4.Forward PLAY、Reverse PLAY間を切り替える都度、
  Take Up側リールの回転開始が1秒程度遅れる状態でした。
  原因調査を行いました結果、
  リール駆動アイドラ振り子のグリス半固着により、移動がスムーズではないことが原因でした。
 
5.PAUSE+PLAY(+REC)状態にすると1秒弱の周期で連続的に打音が発生し、
  ピンチローラーユニットが上下を繰り返す状態でした。
  原因調査を行いました結果、
  モード制御カムの回転・停止制御を行っている回転停止用アームが
  カムのPAUSE回転位置でカムの突起としっかり?み合わず、
  カムを停止出来ていないためでした。
  PAUSE状態にしなければ上記不具合は発生しませんので
  PAUSE状態にされない場合は修理の必要は御座いませんが
  修理をご希望の場合は
  回転停止用アームを駆動しているソレノイドの位置調整やグリスアップ等が必要です。
 
6.Forward PLAY、Reverse PLAY、FF、REW等各操作を行いますと、
  別の動作になる誤動作が時々発生することが御座いました。
  原因調査を行いました結果、
  各ボタン一体型タクトスイッチを軽く押した場合、
  ON抵抗が正常値0Ωに対して数十~数百Ωになることがあるためでした。
  汎用タクトスイッチの場合は交換をご提案するところですが
  ボタン一体型タクトスイッチは専用部品のため入手が出来ませんので
  隙間から洗浄剤噴霧の後接点復活剤噴霧を行いました結果、
  改善致しました。
  本修理は通常でしたら2,00円頂戴したいところですが、サービスとさせて頂きます。
 
7.脱着式操作ボタンユニットを本体に固定するための本体左側パーツと
  フロントパネル間の接着が剥離しているため、
  操作ボタンユニットを触るとぐらつく状態でした。
  操作ボタンユニットのぐらつきがお気になられなければ修理の必要は御座いません。
 
8.PLAY時LINE OUT、および、Phones OUTのR-ChにWhite Noiseが乗っておりました。
  Level Meterは振れない程度ですが、聴感上は気になる程の大きいレベルです。
 
9.PLAY開始直後のLINE OUTのL-ChにDC Offsetが180mV乗っており、
  1秒程度後には0V(正常値)へ下がる状態でした。
  一般的なACカップリングが実装されているアンプの入力に接続して
  お聴きになられている場合は現状では音への影響は御座いません。
 
10.3KHz Tape Speed基準テープの再生におきまして、Tape Speedは
   Forward -1.40%、Reverse -1.17% と仕様(+/-1%以内)の範囲を超えて遅い状態でした。
 
11.10KHz Azimuth基準テープの再生におきまして、左右の位相差は
   Forward 5/4波ズレ、Reverse 1/3波ズレ で
   Forward での10KHz振幅は約半分に低下しておりました。
 
12.Headphones/LINE OUT Volume にガリ音が出ておりました。
   ヘッドフォンでお聴きになられない場合、および、Valuable LINE OUTをお使いになられない場合は
   修理の必要は御座いませんが、修理をご希望の場合はVolumeの簡易洗浄で治ると思います。

▶ 課題の要件
- A) 上の修理報告によると、3KHz Tape Speed基準テープの再生で、ReverseのTape Speedはいくらだったか。
- B) 上の修理報告のうち、「7.脱着式操作ボタンユニットを本体に固定するための本体左側パーツと」で始まり「OUT、および、Phones OUTのR-ChにWhite Noiseが乗っておりました。」に至るまでの部分を、そのまま書き写してください。

[保存された項目]
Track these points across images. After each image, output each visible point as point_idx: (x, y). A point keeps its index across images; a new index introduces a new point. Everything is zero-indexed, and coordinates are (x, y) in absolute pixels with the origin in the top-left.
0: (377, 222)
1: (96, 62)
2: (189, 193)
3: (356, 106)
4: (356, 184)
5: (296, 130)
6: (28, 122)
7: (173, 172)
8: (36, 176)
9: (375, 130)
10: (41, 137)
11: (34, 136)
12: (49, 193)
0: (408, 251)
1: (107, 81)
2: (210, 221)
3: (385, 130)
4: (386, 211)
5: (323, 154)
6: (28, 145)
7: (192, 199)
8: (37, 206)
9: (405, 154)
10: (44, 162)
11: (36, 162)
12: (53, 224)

▶ 各課題の解答
- A) -1.17%だった。

- B)
7.脱着式操作ボタンユニットを本体に固定するための本体左側パーツと
  フロントパネル間の接着が剥離しているため、
  操作ボタンユニットを触るとぐらつく状態でした。
  操作ボタンユニットのぐらつきがお気になられなければ修理の必要は御座いません。
 
8.PLAY時LINE OUT、および、Phones OUTのR-ChにWhite Noiseが乗っておりました。